- _PROVIDED TEXT_
=======
When our first daughter was born, my husband and I were living far away from both sets of grandparents. In an effort to keep them up-to-speed on the baby’s progress, I one day made a recording of her cooing and sent it to my parents. It was a fun project and my mother, especially, appreciated the gesture – so much so, she returned the cassette to me years later as a remembrance.

Twenty-six years later, I still enjoy listening to the sound of our firstborn’s little voice making her first sounds. Doing so transports me right back to those early days of motherhood. Perhaps, one day, I will transfer it to a disk and pass it on to my daughter.

Often, it seems, the things parents and grandparents pass on to their offspring are just that – things. Yes, sometimes they are very personal things with deep familial meaning and can reflect the individual passing them on, but how much greater would the connection be with something even more personal?

How about passing on the sound of one’s voice?
=======
- _ACTION ITEM 1_
List every family member the first paragraph of the passage on recording a baby's voice refers to.
- _ACTION ITEM 2_
In the passage on recording a baby's voice, what did the writer's mother return years later as a remembrance?
- _ACTION ITEM 3_
Write a continuation of the passage on recording a baby's voice, picking up after its final question.
The items that come next have nothing to do with the passage on recording a baby's voice.

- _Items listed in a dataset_
=======
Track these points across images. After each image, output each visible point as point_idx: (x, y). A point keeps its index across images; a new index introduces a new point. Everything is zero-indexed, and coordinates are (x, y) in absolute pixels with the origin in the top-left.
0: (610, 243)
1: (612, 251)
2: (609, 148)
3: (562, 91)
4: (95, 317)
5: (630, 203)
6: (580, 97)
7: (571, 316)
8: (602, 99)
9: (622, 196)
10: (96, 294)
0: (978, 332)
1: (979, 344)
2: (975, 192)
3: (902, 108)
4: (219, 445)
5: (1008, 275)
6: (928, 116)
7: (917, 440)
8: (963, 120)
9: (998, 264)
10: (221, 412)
=======
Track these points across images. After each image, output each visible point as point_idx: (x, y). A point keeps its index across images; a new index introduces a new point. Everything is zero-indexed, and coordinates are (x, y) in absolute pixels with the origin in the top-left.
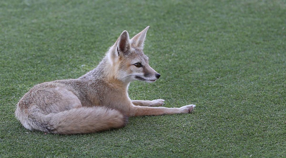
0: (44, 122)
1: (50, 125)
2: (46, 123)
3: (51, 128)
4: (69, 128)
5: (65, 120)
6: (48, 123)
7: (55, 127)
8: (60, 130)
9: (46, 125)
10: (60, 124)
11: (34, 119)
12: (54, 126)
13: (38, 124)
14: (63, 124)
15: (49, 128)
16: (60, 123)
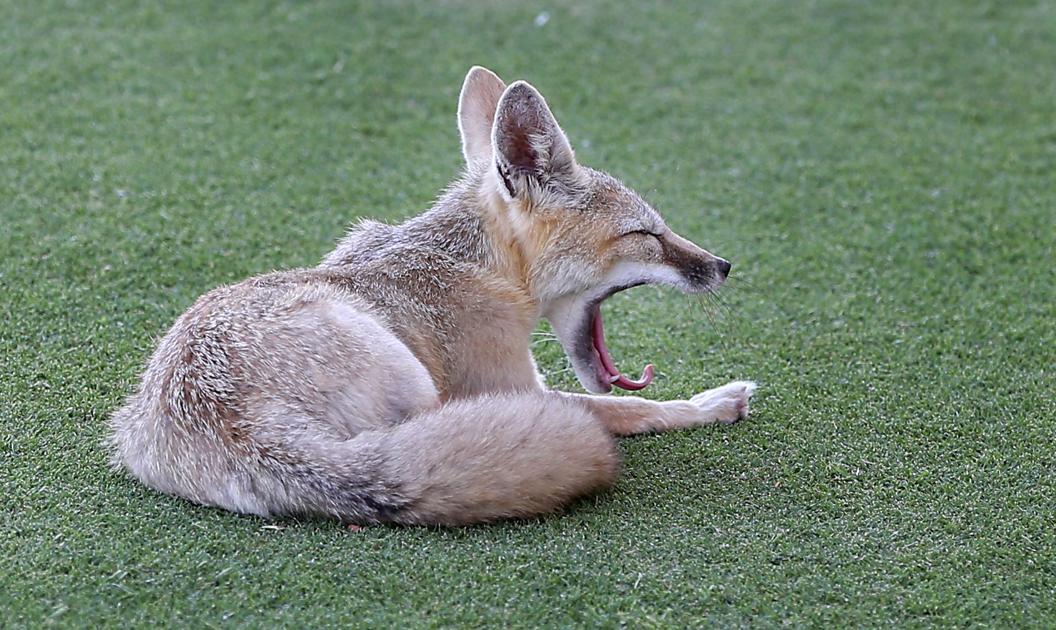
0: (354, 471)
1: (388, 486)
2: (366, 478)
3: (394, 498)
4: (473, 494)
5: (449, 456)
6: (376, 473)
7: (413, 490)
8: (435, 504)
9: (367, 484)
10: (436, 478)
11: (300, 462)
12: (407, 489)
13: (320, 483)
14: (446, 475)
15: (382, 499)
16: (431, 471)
=======
- _ANSWER AREA 1_
The first daughter, the husband, both sets of grandparents, the writer's parents, and the writer's mother.

- _ANSWER AREA 2_
The cassette with the recording of the baby cooing.

- _ANSWER AREA 3_
Technology has brought us books that allow us to record the text in our own voices, and making recordings on our own is easy enough. Why not – rather than writing a message – record it to be played again and again with the sound of a familiar voice making it a direct connection? If passing on an heirloom, think about telling the story of that item in a recording to be handed down with it.

Letters written in a loved one’s personal style of handwriting evoke much more emotion than those typed on a computer. The same is true for hearing the sound of a departed family member’s unique speech patterns. It’s as if one can feel his or her presence as one reads or listens.

Personally, I’d rather have that than the family china or my grandmother’s fox fur hat.